- **Task statement**: For this exercise, reproduce each entry below exactly, excluding pictures.

START Provided data

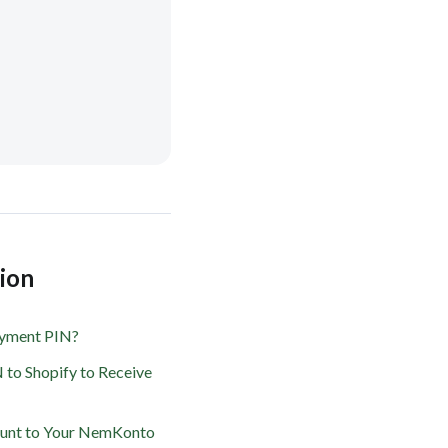
tion
ayment PIN?
 to Shopify to Receive
ount to Your NemKonto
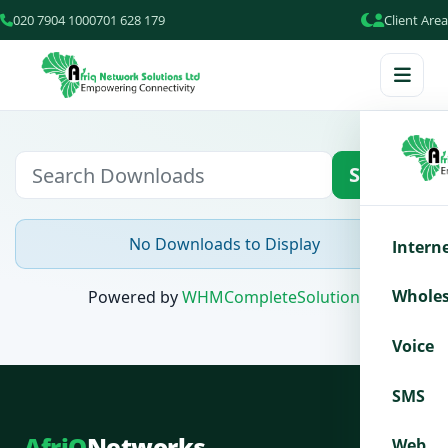
020 7904 100
0701 628 179
Client Area
Search
No Downloads to Display
Intern
Wholes
Powered by
WHMCompleteSolution
Voice
SMS
AfriQ
Networks
Web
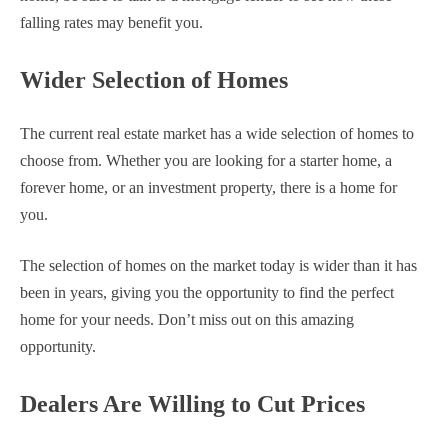
falling rates may benefit you.
Wider Selection of Homes
The current real estate market has a wide selection of homes to
choose from. Whether you are looking for a starter home, a
forever home, or an investment property, there is a home for
you.
The selection of homes on the market today is wider than it has
been in years, giving you the opportunity to find the perfect
home for your needs. Don’t miss out on this amazing
opportunity.
Dealers Are Willing to Cut Prices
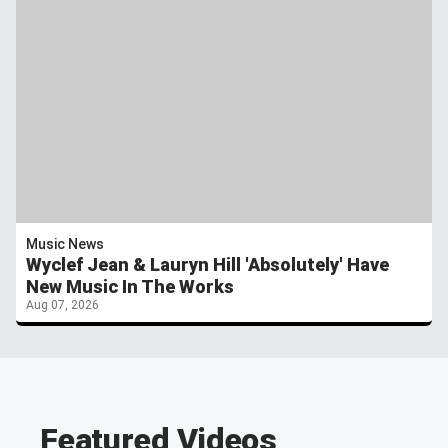
Music News
Wyclef Jean & Lauryn Hill 'Absolutely' Have
New Music In The Works
Aug 07, 2026
Featured Videos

END Provided data

- **Expected answer**:
tion
ayment PIN?
 to Shopify to Receive
ount to Your NemKonto
020 7904 100
0701 628 179
Client Area
Search
No Downloads to Display
Intern
Wholes
Powered by
WHMCompleteSolution
Voice
SMS
AfriQ
Networks
Web
falling rates may benefit you.
Wider Selection of Homes
The current real estate market has a wide selection of homes to
choose from. Whether you are looking for a starter home, a
forever home, or an investment property, there is a home for
you.
The selection of homes on the market today is wider than it has
been in years, giving you the opportunity to find the perfect
home for your needs. Don’t miss out on this amazing
opportunity.
Dealers Are Willing to Cut Prices
Music News
Wyclef Jean & Lauryn Hill 'Absolutely' Have
New Music In The Works
Aug 07, 2026
Featured Videos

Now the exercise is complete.